Based on our findings, educational institutions should choose PPO for personalized exam scheduling systems, particularly in environments with diverse student populations and complex scheduling constraints. The threshold-based student identification approach we developed provides a practical deployment strategy that focuses on students with irregular scheduling patterns, where PPO demonstrates maximum effectiveness. While PPO requires higher implementation complexity than Q-Learning, the substantial performance advantages justify the additional development effort, particularly for institutions with significant numbers of students experiencing scheduling difficulties.
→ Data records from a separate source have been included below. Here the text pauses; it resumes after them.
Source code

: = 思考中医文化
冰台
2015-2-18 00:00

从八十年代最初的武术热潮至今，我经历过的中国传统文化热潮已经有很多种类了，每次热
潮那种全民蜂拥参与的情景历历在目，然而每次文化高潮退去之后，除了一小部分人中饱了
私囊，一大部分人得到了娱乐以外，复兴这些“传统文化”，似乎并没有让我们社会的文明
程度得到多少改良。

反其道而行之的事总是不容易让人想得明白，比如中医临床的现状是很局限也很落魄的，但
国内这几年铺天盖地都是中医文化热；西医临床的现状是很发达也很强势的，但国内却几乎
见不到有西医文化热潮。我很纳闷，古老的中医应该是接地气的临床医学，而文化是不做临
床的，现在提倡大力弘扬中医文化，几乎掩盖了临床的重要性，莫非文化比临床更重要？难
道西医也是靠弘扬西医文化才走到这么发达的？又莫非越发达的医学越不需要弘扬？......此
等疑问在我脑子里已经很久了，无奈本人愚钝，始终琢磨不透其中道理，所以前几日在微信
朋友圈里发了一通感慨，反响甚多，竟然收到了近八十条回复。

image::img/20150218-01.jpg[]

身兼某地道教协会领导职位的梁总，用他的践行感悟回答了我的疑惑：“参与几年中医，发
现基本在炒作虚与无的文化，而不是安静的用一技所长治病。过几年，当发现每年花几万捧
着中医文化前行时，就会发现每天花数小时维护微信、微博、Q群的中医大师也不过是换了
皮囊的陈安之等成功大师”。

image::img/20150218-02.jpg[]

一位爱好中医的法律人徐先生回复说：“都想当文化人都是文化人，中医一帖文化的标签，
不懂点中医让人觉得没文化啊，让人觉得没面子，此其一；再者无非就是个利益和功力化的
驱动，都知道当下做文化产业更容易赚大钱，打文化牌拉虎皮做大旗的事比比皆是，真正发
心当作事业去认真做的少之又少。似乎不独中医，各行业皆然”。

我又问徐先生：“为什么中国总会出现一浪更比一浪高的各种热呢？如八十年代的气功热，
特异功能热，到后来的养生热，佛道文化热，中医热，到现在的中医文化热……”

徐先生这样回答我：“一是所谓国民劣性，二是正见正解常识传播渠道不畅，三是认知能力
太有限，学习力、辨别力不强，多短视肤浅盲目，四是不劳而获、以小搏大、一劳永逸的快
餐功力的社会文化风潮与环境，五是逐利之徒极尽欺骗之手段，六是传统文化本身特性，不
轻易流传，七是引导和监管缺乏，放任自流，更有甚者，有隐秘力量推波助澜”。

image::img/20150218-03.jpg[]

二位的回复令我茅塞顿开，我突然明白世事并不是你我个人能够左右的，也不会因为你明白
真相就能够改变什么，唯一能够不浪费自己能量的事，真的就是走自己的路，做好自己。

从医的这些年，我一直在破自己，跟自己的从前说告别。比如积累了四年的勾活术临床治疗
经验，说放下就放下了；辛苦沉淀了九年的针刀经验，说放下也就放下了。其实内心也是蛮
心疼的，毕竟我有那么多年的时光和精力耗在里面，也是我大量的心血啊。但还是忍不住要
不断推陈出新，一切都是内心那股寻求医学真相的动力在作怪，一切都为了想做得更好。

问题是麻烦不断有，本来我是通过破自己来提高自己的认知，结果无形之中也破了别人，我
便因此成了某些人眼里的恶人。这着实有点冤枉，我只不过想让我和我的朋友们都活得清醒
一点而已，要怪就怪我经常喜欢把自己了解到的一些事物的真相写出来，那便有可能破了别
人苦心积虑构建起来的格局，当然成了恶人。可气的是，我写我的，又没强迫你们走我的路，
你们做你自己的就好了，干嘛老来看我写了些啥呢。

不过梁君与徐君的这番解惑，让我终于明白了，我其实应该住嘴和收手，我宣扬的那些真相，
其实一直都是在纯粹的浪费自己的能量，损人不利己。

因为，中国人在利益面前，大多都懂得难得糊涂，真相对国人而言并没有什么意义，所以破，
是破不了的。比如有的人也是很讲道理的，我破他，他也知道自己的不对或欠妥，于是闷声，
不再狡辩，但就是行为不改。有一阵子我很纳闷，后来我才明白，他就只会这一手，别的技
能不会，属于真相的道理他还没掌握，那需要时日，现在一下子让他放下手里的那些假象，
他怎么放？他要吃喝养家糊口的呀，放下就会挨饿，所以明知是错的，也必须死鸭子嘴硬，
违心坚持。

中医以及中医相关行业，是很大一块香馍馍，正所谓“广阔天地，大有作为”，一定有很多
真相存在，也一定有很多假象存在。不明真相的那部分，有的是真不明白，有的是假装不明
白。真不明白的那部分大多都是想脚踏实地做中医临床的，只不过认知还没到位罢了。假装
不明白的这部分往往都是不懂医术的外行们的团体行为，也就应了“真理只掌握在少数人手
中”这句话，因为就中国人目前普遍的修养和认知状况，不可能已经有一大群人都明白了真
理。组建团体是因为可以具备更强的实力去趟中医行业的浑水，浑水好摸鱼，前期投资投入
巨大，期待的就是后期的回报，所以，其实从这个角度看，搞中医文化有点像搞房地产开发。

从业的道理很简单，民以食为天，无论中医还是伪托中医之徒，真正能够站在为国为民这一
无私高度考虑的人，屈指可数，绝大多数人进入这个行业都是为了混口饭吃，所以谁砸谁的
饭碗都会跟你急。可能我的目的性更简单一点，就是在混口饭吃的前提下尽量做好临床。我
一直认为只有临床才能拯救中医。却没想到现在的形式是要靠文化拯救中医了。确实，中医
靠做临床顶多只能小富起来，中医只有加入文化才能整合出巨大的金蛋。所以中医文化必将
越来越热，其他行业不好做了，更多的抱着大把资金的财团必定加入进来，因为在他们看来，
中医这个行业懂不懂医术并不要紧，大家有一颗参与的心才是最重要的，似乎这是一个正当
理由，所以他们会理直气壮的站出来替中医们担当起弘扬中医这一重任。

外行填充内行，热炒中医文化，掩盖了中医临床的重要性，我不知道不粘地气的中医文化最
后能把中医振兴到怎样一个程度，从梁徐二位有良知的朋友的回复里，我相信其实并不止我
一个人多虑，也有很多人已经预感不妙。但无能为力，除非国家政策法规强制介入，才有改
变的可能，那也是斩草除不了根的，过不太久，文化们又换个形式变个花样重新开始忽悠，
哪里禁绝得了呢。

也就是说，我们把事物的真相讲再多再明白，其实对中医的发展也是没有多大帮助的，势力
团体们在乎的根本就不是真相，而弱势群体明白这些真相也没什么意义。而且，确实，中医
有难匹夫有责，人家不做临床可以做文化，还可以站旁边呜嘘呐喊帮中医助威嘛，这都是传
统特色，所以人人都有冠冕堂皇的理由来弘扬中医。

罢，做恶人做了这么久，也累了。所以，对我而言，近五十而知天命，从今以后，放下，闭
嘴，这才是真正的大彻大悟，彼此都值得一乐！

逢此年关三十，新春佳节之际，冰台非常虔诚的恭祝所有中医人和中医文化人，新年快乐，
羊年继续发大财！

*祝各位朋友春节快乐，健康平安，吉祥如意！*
This research demonstrates the practical viability and substantial benefits of applying Reinforcement Learning to personalized educational scheduling. These findings underscore the importance of algorithm selection in educational AI systems. The clear superiority of PPO over Q-Learning, particularly for students most in need of assistance, provides actionable guidance for educational institutions seeking to improve student outcomes through intelligent scheduling systems. The 42.0% success rate achieved by PPO in helping students improve their scheduling, combined with the 5.5-month average delay reduction, represents meaningful progress toward more personalized and effective educational support systems.
The threshold-based approach we developed offers a scalable framework for identifying students who would benefit most from such systems, ensuring efficient resource allocation and maximum educational impact. This work contributes to the growing field of AI in education by demonstrating how algorithmic choice significantly impacts real-world educational outcomes, providing both theoretical understanding and practical guidance for implementing RL-based solutions in academic environments.
In light of our evidence, several future research directions naturally emerge from the current results. First, since our threshold-based approach achieved great coverage of students requiring intervention, it would be valuable to extend this method to all degree programs within the reference university. This would allow us to verify its effectiveness across different academic disciplines and educational pathways. Secondly, although PPO clearly outperformed Q-Learning in terms of delay reduction and student support rate, it also showed higher implementation complexity. Exploring hybrid approaches that combine Q-Learning’s stability with PPO’s adaptability could potentially reduce implementation complexity while maintaining strong performance levels. Third, our current model focuses primarily on scheduling data. Incorporating additional features, such as student learning styles, course difficulty, prerequisite relationships, and perceived workload, could enhance personalization and improve the accuracy of scheduling recommendations. Finally, transparency could be a key element for the effective integration of AI-based systems in education. Future research should therefore explore Explainable AI (XAI) techniques to make Reinforcement Learning-based recommendations more understandable for students and academic tutors. Improving system interpretability would increase user trust, foster decision-making accountability, and facilitate broader institutional adoption. Overall, these directions represent a coherent extension of the study findings, aimed at enhancing the scalability and practical applicability of Reinforcement Learning in personalized educational planning.